Scala code that is entered in this shell and parallelized with Spark will be automatically distributed across all nodes that have been requested initially. The URL of the application’s web interface, which is different from the master’s interface demonstrated below, is also reported in the startup message.

Stopping the cluster

Once the Spark cluster is not needed anymore, it can be shut down gracefully by sending the signal we have set up to be trapped in our job script above.

$ scancel -bs USR2 12345678

Access and Monitoring

Once your Spark cluster is running, information about the master and workers is being printed to a file of the form spark_job-$JOBID.out and spark_job-$JOBID.err in the current working directory you deployed the cluster from. For example, in the case at hand, a built-in web interface that allows us to check the master for connected workers, the resources they provide as well as running applications and the resources they consume, is listening on the master on port 8080. Apache Spark Master WebUI Apache Spark Master WebUI

An SSH tunnel allows us to open the web interface in our browser via http://localhost:8080, by forwarding the remote port 8080 from the compute node running Spark to your local machine’s port 8080. Run the following on your local machine, using a login node that matches your cluster island.
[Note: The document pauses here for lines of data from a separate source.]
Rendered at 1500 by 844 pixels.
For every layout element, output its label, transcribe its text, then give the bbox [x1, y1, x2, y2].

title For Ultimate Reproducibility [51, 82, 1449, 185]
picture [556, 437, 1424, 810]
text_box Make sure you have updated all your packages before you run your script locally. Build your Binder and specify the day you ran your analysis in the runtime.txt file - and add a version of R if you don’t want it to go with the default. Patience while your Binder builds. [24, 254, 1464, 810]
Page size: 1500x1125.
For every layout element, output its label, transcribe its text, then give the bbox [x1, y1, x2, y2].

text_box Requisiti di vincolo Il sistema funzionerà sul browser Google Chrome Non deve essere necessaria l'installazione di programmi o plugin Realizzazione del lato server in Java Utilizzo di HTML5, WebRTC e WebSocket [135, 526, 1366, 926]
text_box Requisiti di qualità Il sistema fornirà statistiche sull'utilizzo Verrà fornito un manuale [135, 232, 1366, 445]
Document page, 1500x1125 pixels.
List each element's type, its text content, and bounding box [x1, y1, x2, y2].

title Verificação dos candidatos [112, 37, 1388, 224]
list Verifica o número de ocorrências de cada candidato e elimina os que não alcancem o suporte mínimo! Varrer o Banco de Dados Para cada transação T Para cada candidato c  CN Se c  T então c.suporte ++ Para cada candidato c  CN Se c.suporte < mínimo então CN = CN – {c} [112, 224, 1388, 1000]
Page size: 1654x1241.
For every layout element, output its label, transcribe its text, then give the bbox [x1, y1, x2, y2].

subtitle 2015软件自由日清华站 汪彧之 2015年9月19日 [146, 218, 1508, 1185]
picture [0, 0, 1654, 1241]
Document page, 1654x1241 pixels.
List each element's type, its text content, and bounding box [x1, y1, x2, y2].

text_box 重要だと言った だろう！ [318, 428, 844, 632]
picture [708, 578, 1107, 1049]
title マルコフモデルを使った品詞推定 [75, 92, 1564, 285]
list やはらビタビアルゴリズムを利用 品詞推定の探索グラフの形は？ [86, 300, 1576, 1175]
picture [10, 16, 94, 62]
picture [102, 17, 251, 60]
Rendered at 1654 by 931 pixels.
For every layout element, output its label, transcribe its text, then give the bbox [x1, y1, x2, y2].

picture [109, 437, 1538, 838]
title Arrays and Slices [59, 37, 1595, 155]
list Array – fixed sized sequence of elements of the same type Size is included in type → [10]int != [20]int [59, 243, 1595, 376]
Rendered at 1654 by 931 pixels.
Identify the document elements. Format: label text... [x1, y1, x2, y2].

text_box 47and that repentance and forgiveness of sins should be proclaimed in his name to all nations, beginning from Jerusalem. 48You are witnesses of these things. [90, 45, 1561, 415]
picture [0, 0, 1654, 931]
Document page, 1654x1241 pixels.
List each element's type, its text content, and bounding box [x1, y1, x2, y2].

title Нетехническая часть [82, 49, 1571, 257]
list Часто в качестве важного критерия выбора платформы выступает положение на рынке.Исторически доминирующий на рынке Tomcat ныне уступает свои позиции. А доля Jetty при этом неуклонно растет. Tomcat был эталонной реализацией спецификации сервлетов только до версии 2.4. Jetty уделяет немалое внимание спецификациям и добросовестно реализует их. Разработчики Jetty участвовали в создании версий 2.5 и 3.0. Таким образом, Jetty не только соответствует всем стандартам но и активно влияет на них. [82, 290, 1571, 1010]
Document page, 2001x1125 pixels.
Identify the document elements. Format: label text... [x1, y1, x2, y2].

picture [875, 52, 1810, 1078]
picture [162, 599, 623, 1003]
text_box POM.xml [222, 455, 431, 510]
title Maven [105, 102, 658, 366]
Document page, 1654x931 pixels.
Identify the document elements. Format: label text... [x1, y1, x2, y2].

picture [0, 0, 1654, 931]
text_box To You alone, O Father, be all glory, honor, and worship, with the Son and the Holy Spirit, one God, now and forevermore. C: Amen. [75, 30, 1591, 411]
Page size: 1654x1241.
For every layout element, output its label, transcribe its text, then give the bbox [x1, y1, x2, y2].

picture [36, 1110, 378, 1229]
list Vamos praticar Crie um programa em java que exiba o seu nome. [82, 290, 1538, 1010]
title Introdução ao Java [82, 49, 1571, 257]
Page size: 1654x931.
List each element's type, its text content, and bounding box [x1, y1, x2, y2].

The tunnel is kept open until you terminate the command.

your_local_machine $ ssh -N -L 8080:c0340:8080 -l u12345 glogin-p3.hpc.gwdg.de

Example: Approximating Pi

To showcase the capabilities of the Spark cluster set up thus far we enter a short Scala program into the shell we’ve started before.

val NUM_SAMPLES = 100

val count = sc.parallelize(1 to NUM_SAMPLES).filter { _ =>
  val x = math.random
  val y = math.random
  x*x + y*y < 1
}.count()

println(s"Pi is roughly ${4.0 * count / NUM_SAMPLES}")

The output should look similar to the following:

scala> println(s"Pi is roughly ${4.0 * count / NUM_SAMPLES}")
Pi is roughly 3.14163112

The local dataset containing the integers from 1 to 1E9 is distributed across the executors using the parallelize function and filtered according to the rule that the random point (x,y) with 0 < x, y < 1 that is being sampled according to a uniform distribution, is inside the unit circle. Consequently, the ratio of the points conforming to this rule to the total number of points approximates the area of one quarter of the unit circle and allows us to extract an estimate for the number Pi in the last line.